Bitcoin Surges Past $100,000 As Sovereign Funds Accumulate
Bitcoin has surged past the $100,000 mark for the second time in its history, reclaiming a level last seen in February. This resurgence has sparked discussions about the increasing interest of sovereign wealth funds in the digital asset. Anthony Scaramucci, the founder of SkyBridge Capital, recently shared insights on this trend during a podcast with Anthony “Pomp” Pompliano. Scaramucci, who has documented his journey from skeptic to advocate for Bitcoin in his new book, The Little Book of Bitcoin, revealed that sovereign wealth funds are already accumulating the asset. These funds are poised to significantly increase their purchases once regulatory frameworks in the United States are clarified.
Scaramucci emphasized that overseas officials are quietly adding Bitcoin to their portfolios even before the U.S. finalizes stablecoin legislation, bank-custody guidance, and broader tokenization rules. He believes that regulatory approval will trigger a massive influx of capital into Bitcoin. “I don’t think it’s going to be a gigantic ground swell of buying until we green light legislation in the United States,” Scaramucci stated. He predicts that once regulations are in place, institutions worth trillions of dollars will start buying significant amounts of Bitcoin, potentially in the range of hundreds of millions to billions of dollars.

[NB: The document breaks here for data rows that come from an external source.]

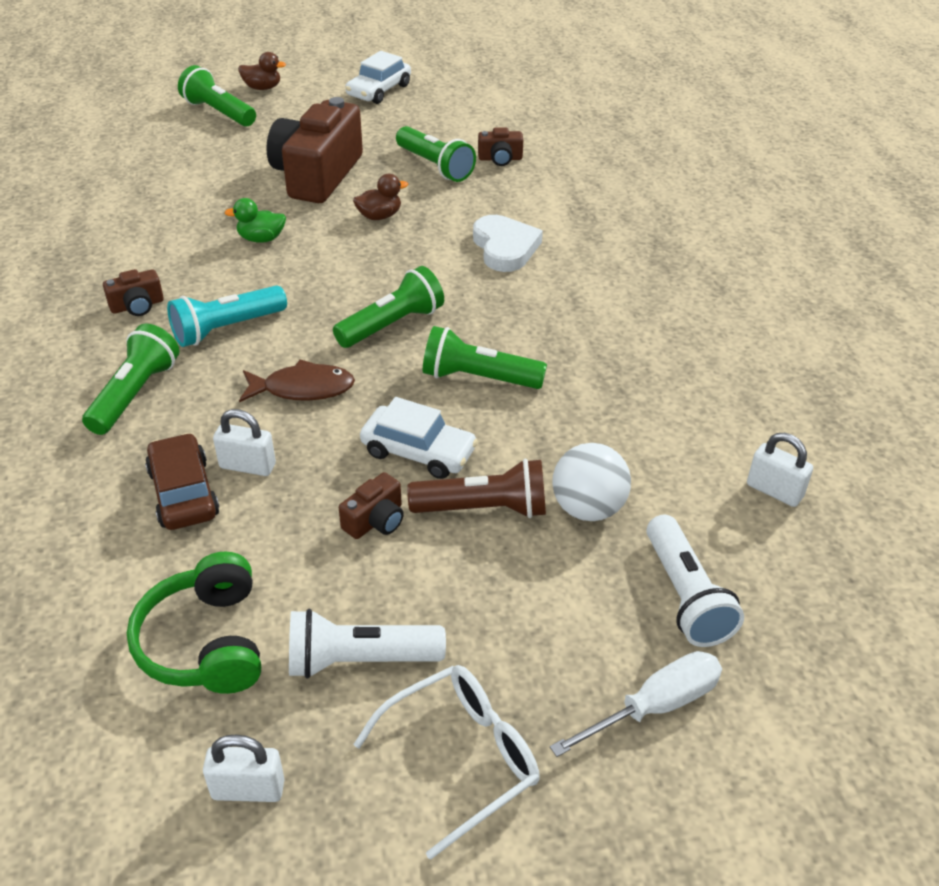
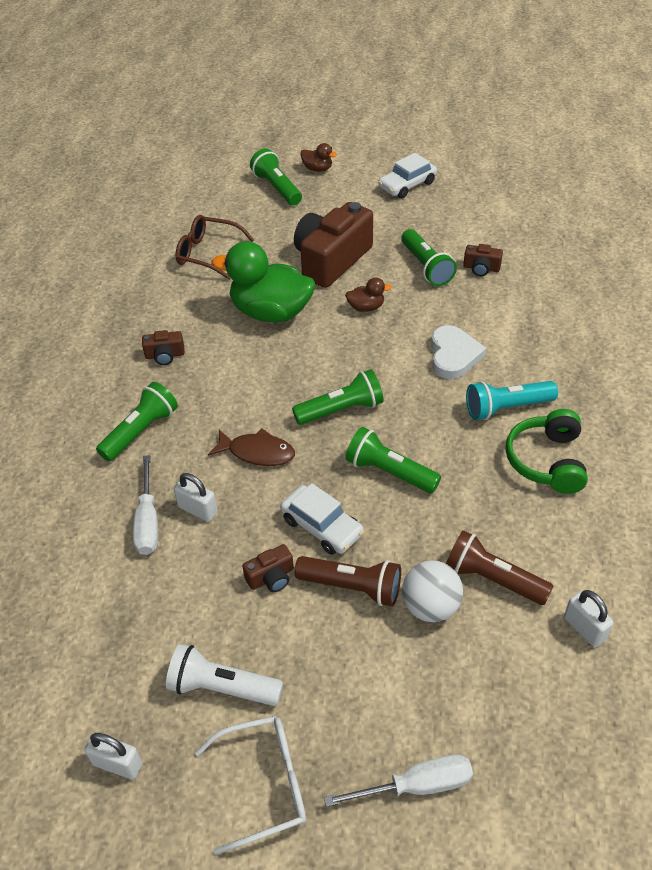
camera: 20 degrees right, 5 degrees up
(155, 190) = (208, 253): none -> brown glasses
(183, 493) = (148, 521): brown car -> white screwdriver
(205, 642) = (125, 644): green headphones -> green headphones (547, 461)
(226, 329) = (220, 388): turquoise flashlight -> turquoise flashlight (506, 408)
(261, 239) = (271, 312): green duck -> green duck, size x2.25
(648, 463) = (492, 579): none -> brown flashlight
(685, 596) = (476, 702): white flashlight -> none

Scaramucci views the current discreet allocations by sovereigns as a rational response to an increasingly volatile policy environment. With global supply chains disrupted by tariffs and the dollar's dominance controlling the global economy, officials outside the U.S. are seeking insurance against what Scaramucci calls “executive-policy behavior.” He suggests that the recent record highs in gold and Bitcoin's resilience during stock market slumps are driven by the same instinct for self-protection. While he does not predict that Bitcoin will replace the dollar, he believes that sovereign accumulation is a prerequisite for Bitcoin to reach a seven-figure price tag. Scaramucci expects official portfolios to target 1%-3% allocations in Bitcoin, which could lift its market capitalization towards gold’s $20-30 trillion domain.

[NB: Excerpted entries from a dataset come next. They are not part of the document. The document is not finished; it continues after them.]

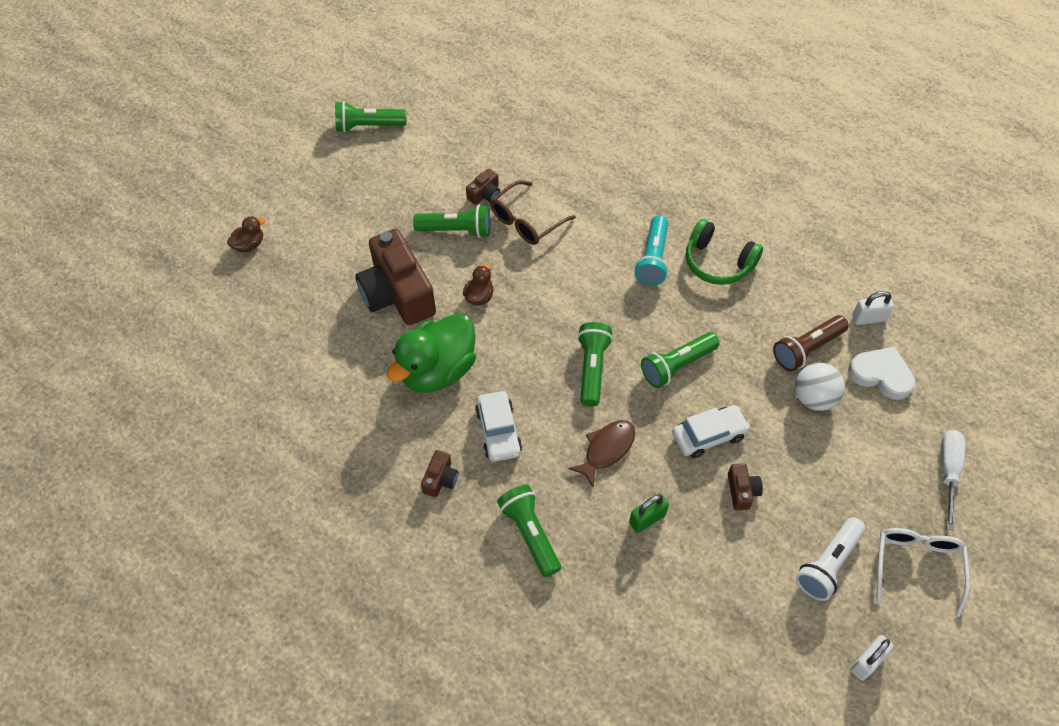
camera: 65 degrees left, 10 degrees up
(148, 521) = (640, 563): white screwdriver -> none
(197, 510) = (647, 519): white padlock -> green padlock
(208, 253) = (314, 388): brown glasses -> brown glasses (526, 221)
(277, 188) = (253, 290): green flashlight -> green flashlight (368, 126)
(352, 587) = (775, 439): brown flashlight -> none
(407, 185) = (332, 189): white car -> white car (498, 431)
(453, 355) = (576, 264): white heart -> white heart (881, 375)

Currently, the “digital gold” thesis appears to be holding. While global equity indices have fallen 5%-8% due to recent tariff salvos, Bitcoin has remained relatively stable, underscoring its strength. SkyBridge Capital, under Scaramucci's leadership, has benefited from this trend. He began buying Bitcoin for his flagship fund around $20,000, and the position has been quite beneficial to the fund's performance. Independent fund-database figures show the $1.7 billion vehicle returned 43% in 2024, outpacing its hedge-fund benchmark by more than four-to-one. Scaramucci attributes this success chiefly to the Bitcoin stake, calling it “the best idea I have seen in my career.”
Scaramucci also highlighted the generational shift in asset management. While older asset managers still prefer bullion, younger allocators already treat Bitcoin as an heirloom asset. He predicts that his grandchildren will end up having Bitcoin as a store of value. However, he cautioned that widespread institutional adoption will not occur until the U.S. clarifies its regulatory stance. “If we green-light legislation before the end of the congressional term … then I will tell you that there’ll be large blocks of buying,” he said. Absent that clarity, purchases will remain incremental, but even these incremental flows from trillion-dollar institutions can tally in the billions.